Documento de origem:

-------------------------

A nossa emoção é, geralmente, inversamente proporcional ao número de pessoas atingidas por uma tragédia, dizem os especialistas. No entanto, o dinheiro consegue por norma fazer o mundo voltar a focar-se. Um estudo libertado no final do ano passado pela Christian Aid, uma ONG que trabalha em mais de 29 países, estima que só os dez principais desastres relacionados com as alterações climáticas tenham tido um custo superior a 170 mil milhões de dólares. Secas no Corno de África, inundações na Europa Central, na China no Sudão do Sul e tornados nos EUA foram responsáveis pela morte de mais de 2 mil pessoas e por mais de 6 milhões de desalojados.
E repetimos, estes números agregam apenas os dados dos mais destrutivos eventos naturais que ocorreram no ano passado. Houve ainda fogos na Austrália, vulcões em Espanha, ondas de calor nos EUA ou tempestades tropicais na África subsariana, que elevaram estes números para registos que, até agora, a EXAME não conseguiu encontrar agregados em nenhuma base de dados.

-------------------------

As tarefas:
[1] Segundo o texto sobre os desastres climáticos, em quantos países trabalha a Christian Aid?
[2] Prossiga o texto acima sobre o custo dos desastres climáticos a partir da sua última frase.

-------------------------

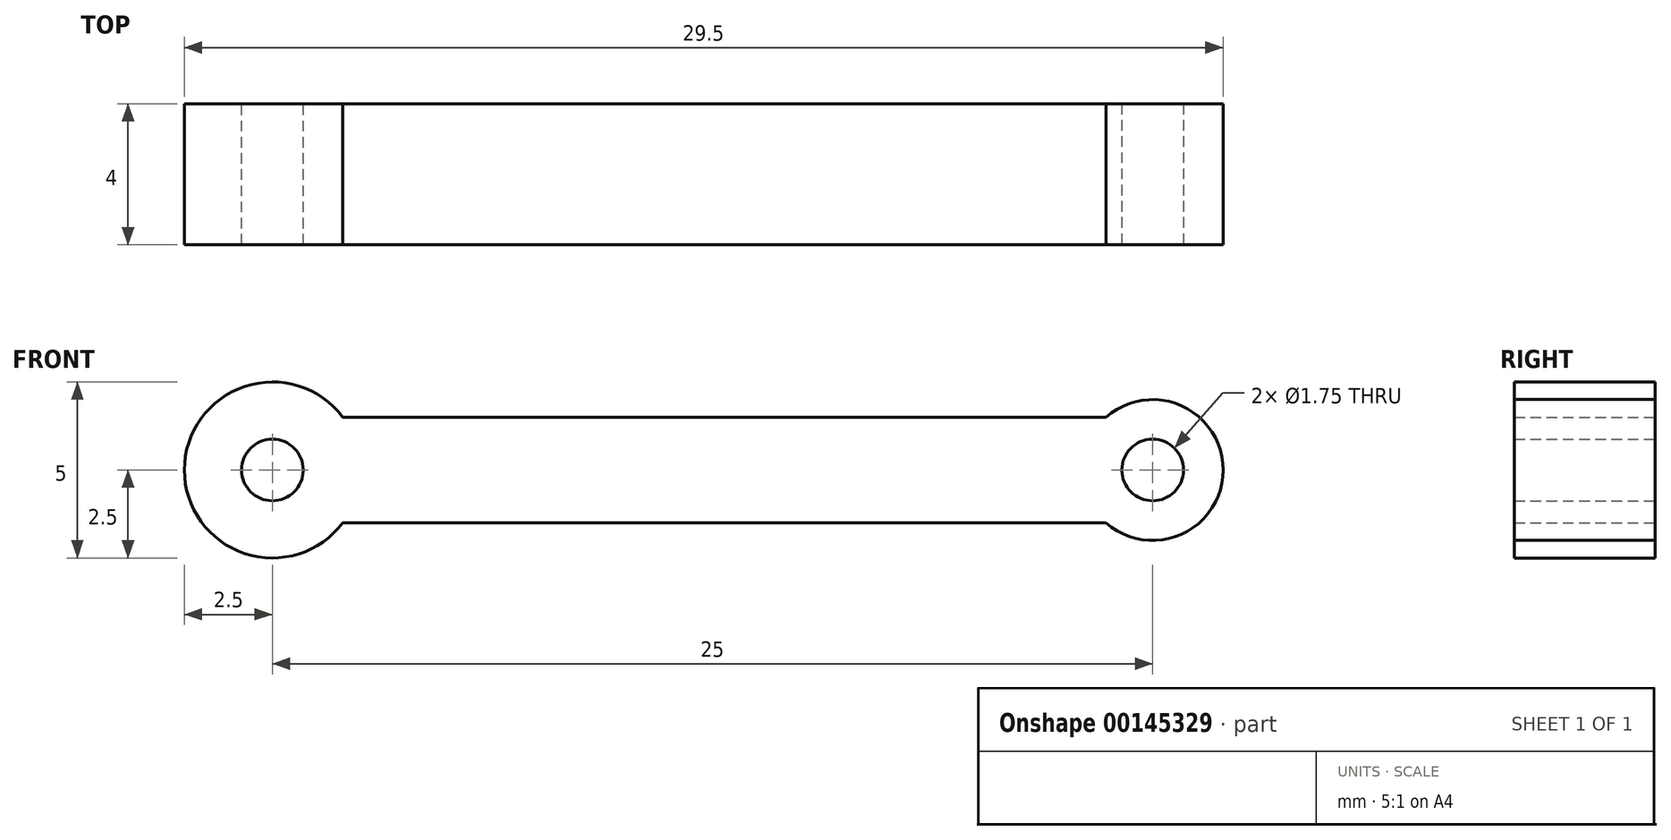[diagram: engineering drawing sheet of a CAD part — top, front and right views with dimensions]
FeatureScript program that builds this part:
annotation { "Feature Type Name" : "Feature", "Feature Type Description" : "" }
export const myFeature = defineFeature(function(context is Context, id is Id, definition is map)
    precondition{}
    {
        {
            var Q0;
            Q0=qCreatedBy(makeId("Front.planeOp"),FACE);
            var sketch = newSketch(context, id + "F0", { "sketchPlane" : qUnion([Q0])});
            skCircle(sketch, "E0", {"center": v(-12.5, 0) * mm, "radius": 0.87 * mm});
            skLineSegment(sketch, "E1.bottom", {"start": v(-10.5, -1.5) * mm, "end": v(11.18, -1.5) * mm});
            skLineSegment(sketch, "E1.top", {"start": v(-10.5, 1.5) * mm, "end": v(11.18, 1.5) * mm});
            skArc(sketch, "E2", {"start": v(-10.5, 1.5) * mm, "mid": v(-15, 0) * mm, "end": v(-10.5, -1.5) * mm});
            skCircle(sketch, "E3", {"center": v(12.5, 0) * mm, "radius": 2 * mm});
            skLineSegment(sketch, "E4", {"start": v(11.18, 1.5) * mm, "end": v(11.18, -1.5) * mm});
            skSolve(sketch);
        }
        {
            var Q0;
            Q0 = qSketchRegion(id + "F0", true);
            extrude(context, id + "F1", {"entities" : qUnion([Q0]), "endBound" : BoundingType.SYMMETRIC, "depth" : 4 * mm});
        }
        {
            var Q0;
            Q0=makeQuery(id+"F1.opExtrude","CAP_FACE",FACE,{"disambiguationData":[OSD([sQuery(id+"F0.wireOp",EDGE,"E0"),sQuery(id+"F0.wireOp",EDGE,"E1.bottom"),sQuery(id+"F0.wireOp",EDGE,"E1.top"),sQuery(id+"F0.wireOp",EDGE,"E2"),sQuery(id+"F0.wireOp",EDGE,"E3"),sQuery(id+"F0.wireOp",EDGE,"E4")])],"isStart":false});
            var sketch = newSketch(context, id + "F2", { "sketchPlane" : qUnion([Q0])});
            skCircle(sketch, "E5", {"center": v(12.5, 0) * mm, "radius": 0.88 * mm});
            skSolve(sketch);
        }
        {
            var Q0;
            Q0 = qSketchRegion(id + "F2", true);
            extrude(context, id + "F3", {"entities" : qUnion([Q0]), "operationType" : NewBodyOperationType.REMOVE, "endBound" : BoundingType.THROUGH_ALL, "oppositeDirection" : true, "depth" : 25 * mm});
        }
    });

-------------------------

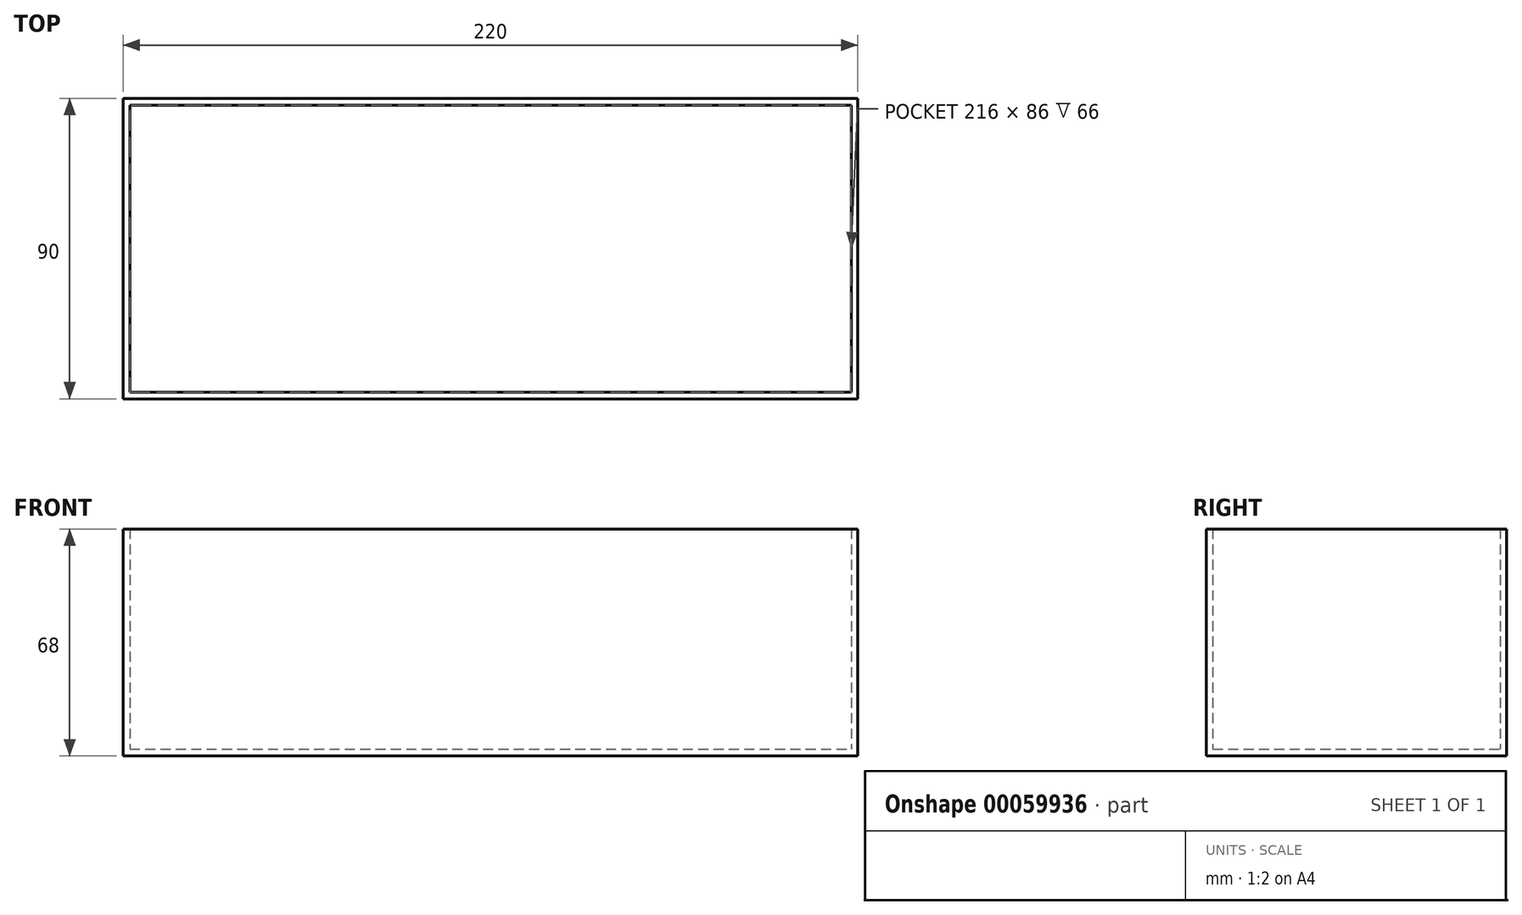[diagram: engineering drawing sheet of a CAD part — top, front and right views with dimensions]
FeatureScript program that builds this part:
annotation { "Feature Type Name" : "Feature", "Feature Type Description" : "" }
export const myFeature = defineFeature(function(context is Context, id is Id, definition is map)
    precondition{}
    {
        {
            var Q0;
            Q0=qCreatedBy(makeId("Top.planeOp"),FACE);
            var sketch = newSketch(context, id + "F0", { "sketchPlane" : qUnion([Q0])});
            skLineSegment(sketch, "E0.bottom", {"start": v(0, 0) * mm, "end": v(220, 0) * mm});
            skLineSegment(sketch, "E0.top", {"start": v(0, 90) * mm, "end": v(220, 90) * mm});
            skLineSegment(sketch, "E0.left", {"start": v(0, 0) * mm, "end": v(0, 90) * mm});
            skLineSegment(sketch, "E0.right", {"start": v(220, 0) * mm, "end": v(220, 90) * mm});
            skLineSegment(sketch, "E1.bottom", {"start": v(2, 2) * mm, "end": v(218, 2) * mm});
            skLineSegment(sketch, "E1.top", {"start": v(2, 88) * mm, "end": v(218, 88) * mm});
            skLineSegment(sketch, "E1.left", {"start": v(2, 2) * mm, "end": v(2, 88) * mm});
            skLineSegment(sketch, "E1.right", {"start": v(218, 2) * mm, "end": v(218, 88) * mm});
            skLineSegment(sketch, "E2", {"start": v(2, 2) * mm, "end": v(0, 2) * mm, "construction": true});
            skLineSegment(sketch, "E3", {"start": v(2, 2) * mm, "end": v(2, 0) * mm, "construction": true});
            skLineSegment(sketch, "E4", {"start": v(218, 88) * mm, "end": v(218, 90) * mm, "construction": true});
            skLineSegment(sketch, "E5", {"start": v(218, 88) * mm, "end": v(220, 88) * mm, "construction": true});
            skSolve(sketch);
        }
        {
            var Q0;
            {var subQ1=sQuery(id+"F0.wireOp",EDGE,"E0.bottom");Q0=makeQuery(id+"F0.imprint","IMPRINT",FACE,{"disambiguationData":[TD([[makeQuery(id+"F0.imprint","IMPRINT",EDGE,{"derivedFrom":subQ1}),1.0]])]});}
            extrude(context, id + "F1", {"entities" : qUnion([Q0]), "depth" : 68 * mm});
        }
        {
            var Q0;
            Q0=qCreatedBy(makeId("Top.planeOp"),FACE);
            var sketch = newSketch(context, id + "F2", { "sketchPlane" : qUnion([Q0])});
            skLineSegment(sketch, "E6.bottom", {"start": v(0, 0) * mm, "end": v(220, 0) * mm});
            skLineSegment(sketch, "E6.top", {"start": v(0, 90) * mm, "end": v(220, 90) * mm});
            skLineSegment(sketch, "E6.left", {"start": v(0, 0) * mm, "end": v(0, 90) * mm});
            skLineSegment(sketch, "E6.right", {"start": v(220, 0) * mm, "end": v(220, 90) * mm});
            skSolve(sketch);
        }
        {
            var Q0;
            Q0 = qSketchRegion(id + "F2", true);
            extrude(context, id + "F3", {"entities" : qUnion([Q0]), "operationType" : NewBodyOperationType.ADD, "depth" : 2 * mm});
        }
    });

-------------------------

Resultados do exercício:
[1] Em mais de 29 países.

[2]
Já no início deste ano, António Vitorino, diretor-geral da Organização Internacional para as Migrações, avisava que era preciso investir mais para travar o número de refugiados climáticos que não para de aumentar, sobretudo em continentes como África e Ásia, onde os eventos estão cada vez mais extremos e mais regulares.
Esta semana, as cheias em Petrópolis, no estado do Rio de Janeiro, Brasil, já fizeram mais de 100 mortos e um número ainda desconhecido de desaparecidos, que continuam a ser procurados pelas equipas de resgate e salvamento.
Enquanto isso, um ciclone atingiu Madagáscar e as previsíveis cheias preparam-se para causar mais deslocados em Moçambique, enquanto na Tanzânia a falta de água ameaça as próximas colheitas. Os deslocados não param de aumentar, e até os conflitos armados que cada vez são mais frequentes em certas regiões do globo estão, muitas vezes, muito mais relacionados com questões climáticas do que acreditamos.
“O custo das alterações climáticas tem sido grave”, referia Kat Kramer, autora do relatório, à Time no final do ano passado. “É óbvio que o mundo não está no caminho certo para conseguir garantir um planeta seguro e próspero”.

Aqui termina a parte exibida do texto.